[Collected data]
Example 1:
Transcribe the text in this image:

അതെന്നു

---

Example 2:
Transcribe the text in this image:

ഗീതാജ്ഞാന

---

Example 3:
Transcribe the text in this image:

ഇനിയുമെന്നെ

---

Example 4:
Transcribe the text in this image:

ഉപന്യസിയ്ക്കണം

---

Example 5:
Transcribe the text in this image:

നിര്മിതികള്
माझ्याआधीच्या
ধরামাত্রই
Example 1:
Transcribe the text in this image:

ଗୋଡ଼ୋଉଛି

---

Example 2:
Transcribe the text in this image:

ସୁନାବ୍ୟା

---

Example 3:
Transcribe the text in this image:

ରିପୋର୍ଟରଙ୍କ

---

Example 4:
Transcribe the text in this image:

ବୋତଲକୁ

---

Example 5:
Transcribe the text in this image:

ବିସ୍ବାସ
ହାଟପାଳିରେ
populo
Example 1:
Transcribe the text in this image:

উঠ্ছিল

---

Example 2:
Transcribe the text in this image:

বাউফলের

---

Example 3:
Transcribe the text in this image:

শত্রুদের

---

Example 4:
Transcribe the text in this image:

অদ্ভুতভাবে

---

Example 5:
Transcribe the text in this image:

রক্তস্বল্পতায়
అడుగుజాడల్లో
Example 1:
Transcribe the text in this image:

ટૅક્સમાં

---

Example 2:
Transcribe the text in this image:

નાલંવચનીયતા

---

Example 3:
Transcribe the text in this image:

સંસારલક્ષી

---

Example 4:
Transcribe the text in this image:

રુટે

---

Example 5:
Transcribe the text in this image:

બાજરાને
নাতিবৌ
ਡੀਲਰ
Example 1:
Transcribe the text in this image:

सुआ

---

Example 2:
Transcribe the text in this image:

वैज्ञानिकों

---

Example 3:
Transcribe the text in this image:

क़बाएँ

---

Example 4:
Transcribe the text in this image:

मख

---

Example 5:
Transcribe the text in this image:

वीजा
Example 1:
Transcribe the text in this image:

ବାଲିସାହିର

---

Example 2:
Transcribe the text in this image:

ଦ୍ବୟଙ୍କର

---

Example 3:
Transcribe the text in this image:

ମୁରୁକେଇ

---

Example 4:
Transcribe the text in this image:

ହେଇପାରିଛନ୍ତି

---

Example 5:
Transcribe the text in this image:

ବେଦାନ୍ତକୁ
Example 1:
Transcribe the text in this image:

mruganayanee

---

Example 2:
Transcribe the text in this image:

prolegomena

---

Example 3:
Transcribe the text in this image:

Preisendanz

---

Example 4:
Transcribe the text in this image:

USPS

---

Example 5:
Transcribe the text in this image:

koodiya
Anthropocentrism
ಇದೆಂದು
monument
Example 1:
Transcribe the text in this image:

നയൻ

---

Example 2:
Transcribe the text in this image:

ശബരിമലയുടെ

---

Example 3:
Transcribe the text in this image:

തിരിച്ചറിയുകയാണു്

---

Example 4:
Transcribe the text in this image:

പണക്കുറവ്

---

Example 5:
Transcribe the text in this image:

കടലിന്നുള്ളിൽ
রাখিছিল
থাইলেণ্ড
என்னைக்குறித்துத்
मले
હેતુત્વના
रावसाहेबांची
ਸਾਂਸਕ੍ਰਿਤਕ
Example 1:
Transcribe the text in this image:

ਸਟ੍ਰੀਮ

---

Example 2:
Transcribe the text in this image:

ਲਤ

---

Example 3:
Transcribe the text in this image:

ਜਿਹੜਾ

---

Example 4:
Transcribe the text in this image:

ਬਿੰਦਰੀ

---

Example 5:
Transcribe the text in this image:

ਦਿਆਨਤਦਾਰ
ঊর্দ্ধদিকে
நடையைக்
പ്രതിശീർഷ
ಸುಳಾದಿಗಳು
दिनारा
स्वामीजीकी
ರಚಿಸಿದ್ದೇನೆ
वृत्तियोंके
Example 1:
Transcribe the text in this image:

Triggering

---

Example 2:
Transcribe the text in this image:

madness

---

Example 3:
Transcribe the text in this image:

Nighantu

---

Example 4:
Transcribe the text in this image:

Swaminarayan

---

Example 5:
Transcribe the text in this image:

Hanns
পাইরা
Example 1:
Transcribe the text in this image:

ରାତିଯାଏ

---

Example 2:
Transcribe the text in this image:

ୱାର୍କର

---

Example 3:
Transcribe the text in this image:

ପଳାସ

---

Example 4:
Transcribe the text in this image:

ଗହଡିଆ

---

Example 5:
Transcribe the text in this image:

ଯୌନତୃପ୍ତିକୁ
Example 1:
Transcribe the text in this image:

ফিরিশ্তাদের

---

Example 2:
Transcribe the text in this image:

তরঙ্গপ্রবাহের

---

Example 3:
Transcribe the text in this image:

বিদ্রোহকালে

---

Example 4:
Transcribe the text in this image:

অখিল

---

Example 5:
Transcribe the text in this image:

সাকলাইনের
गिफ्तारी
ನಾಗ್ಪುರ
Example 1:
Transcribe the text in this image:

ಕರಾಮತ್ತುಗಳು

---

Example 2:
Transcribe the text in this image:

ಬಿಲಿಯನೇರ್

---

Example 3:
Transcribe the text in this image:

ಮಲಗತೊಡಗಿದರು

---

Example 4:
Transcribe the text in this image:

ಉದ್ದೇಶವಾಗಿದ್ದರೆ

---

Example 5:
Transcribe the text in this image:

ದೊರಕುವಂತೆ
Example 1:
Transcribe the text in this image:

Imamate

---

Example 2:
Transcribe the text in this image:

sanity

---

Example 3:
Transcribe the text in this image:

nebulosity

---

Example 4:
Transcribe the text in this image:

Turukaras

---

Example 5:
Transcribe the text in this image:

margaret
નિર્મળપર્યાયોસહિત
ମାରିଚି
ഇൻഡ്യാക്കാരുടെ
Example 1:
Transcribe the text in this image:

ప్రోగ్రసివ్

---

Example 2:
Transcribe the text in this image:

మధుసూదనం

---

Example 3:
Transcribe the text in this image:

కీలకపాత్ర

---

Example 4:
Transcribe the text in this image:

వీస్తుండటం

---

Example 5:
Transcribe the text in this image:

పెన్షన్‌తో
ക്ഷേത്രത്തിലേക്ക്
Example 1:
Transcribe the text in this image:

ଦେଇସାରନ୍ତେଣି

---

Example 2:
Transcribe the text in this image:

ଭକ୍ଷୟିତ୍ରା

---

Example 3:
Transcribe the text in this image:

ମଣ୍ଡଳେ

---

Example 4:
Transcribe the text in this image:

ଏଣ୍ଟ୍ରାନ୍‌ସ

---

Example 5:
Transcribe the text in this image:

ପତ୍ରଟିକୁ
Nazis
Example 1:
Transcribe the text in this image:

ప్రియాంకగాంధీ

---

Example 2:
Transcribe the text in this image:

▶ _Work instructions_:
Line by line, the data should be returned exactly as written.

▶ _Response below_:
Example 1:
Transcribe the text in this image:

അതെന്നു

---

Example 2:
Transcribe the text in this image:

ഗീതാജ്ഞാന

---

Example 3:
Transcribe the text in this image:

ഇനിയുമെന്നെ

---

Example 4:
Transcribe the text in this image:

ഉപന്യസിയ്ക്കണം

---

Example 5:
Transcribe the text in this image:

നിര്മിതികള്
माझ्याआधीच्या
ধরামাত্রই
Example 1:
Transcribe the text in this image:

ଗୋଡ଼ୋଉଛି

---

Example 2:
Transcribe the text in this image:

ସୁନାବ୍ୟା

---

Example 3:
Transcribe the text in this image:

ରିପୋର୍ଟରଙ୍କ

---

Example 4:
Transcribe the text in this image:

ବୋତଲକୁ

---

Example 5:
Transcribe the text in this image:

ବିସ୍ବାସ
ହାଟପାଳିରେ
populo
Example 1:
Transcribe the text in this image:

উঠ্ছিল

---

Example 2:
Transcribe the text in this image:

বাউফলের

---

Example 3:
Transcribe the text in this image:

শত্রুদের

---

Example 4:
Transcribe the text in this image:

অদ্ভুতভাবে

---

Example 5:
Transcribe the text in this image:

রক্তস্বল্পতায়
అడుగుజాడల్లో
Example 1:
Transcribe the text in this image:

ટૅક્સમાં

---

Example 2:
Transcribe the text in this image:

નાલંવચનીયતા

---

Example 3:
Transcribe the text in this image:

સંસારલક્ષી

---

Example 4:
Transcribe the text in this image:

રુટે

---

Example 5:
Transcribe the text in this image:

બાજરાને
নাতিবৌ
ਡੀਲਰ
Example 1:
Transcribe the text in this image:

सुआ

---

Example 2:
Transcribe the text in this image:

वैज्ञानिकों

---

Example 3:
Transcribe the text in this image:

क़बाएँ

---

Example 4:
Transcribe the text in this image:

मख

---

Example 5:
Transcribe the text in this image:

वीजा
Example 1:
Transcribe the text in this image:

ବାଲିସାହିର

---

Example 2:
Transcribe the text in this image:

ଦ୍ବୟଙ୍କର

---

Example 3:
Transcribe the text in this image:

ମୁରୁକେଇ

---

Example 4:
Transcribe the text in this image:

ହେଇପାରିଛନ୍ତି

---

Example 5:
Transcribe the text in this image:

ବେଦାନ୍ତକୁ
Example 1:
Transcribe the text in this image:

mruganayanee

---

Example 2:
Transcribe the text in this image:

prolegomena

---

Example 3:
Transcribe the text in this image:

Preisendanz

---

Example 4:
Transcribe the text in this image:

USPS

---

Example 5:
Transcribe the text in this image:

koodiya
Anthropocentrism
ಇದೆಂದು
monument
Example 1:
Transcribe the text in this image:

നയൻ

---

Example 2:
Transcribe the text in this image:

ശബരിമലയുടെ

---

Example 3:
Transcribe the text in this image:

തിരിച്ചറിയുകയാണു്

---

Example 4:
Transcribe the text in this image:

പണക്കുറവ്

---

Example 5:
Transcribe the text in this image:

കടലിന്നുള്ളിൽ
রাখিছিল
থাইলেণ্ড
என்னைக்குறித்துத்
मले
હેતુત્વના
रावसाहेबांची
ਸਾਂਸਕ੍ਰਿਤਕ
Example 1:
Transcribe the text in this image:

ਸਟ੍ਰੀਮ

---

Example 2:
Transcribe the text in this image:

ਲਤ

---

Example 3:
Transcribe the text in this image:

ਜਿਹੜਾ

---

Example 4:
Transcribe the text in this image:

ਬਿੰਦਰੀ

---

Example 5:
Transcribe the text in this image:

ਦਿਆਨਤਦਾਰ
ঊর্দ্ধদিকে
நடையைக்
പ്രതിശീർഷ
ಸುಳಾದಿಗಳು
दिनारा
स्वामीजीकी
ರಚಿಸಿದ್ದೇನೆ
वृत्तियोंके
Example 1:
Transcribe the text in this image:

Triggering

---

Example 2:
Transcribe the text in this image:

madness

---

Example 3:
Transcribe the text in this image:

Nighantu

---

Example 4:
Transcribe the text in this image:

Swaminarayan

---

Example 5:
Transcribe the text in this image:

Hanns
পাইরা
Example 1:
Transcribe the text in this image:

ରାତିଯାଏ

---

Example 2:
Transcribe the text in this image:

ୱାର୍କର

---

Example 3:
Transcribe the text in this image:

ପଳାସ

---

Example 4:
Transcribe the text in this image:

ଗହଡିଆ

---

Example 5:
Transcribe the text in this image:

ଯୌନତୃପ୍ତିକୁ
Example 1:
Transcribe the text in this image:

ফিরিশ্তাদের

---

Example 2:
Transcribe the text in this image:

তরঙ্গপ্রবাহের

---

Example 3:
Transcribe the text in this image:

বিদ্রোহকালে

---

Example 4:
Transcribe the text in this image:

অখিল

---

Example 5:
Transcribe the text in this image:

সাকলাইনের
गिफ्तारी
ನಾಗ್ಪುರ
Example 1:
Transcribe the text in this image:

ಕರಾಮತ್ತುಗಳು

---

Example 2:
Transcribe the text in this image:

ಬಿಲಿಯನೇರ್

---

Example 3:
Transcribe the text in this image:

ಮಲಗತೊಡಗಿದರು

---

Example 4:
Transcribe the text in this image:

ಉದ್ದೇಶವಾಗಿದ್ದರೆ

---

Example 5:
Transcribe the text in this image:

ದೊರಕುವಂತೆ
Example 1:
Transcribe the text in this image:

Imamate

---

Example 2:
Transcribe the text in this image:

sanity

---

Example 3:
Transcribe the text in this image:

nebulosity

---

Example 4:
Transcribe the text in this image:

Turukaras

---

Example 5:
Transcribe the text in this image:

margaret
નિર્મળપર્યાયોસહિત
ମାରିଚି
ഇൻഡ്യാക്കാരുടെ
Example 1:
Transcribe the text in this image:

ప్రోగ్రసివ్

---

Example 2:
Transcribe the text in this image:

మధుసూదనం

---

Example 3:
Transcribe the text in this image:

కీలకపాత్ర

---

Example 4:
Transcribe the text in this image:

వీస్తుండటం

---

Example 5:
Transcribe the text in this image:

పెన్షన్‌తో
ക്ഷേത്രത്തിലേക്ക്
Example 1:
Transcribe the text in this image:

ଦେଇସାରନ୍ତେଣି

---

Example 2:
Transcribe the text in this image:

ଭକ୍ଷୟିତ୍ରା

---

Example 3:
Transcribe the text in this image:

ମଣ୍ଡଳେ

---

Example 4:
Transcribe the text in this image:

ଏଣ୍ଟ୍ରାନ୍‌ସ

---

Example 5:
Transcribe the text in this image:

ପତ୍ରଟିକୁ
Nazis
Example 1:
Transcribe the text in this image:

ప్రియాంకగాంధీ

---

Example 2:
Transcribe the text in this image:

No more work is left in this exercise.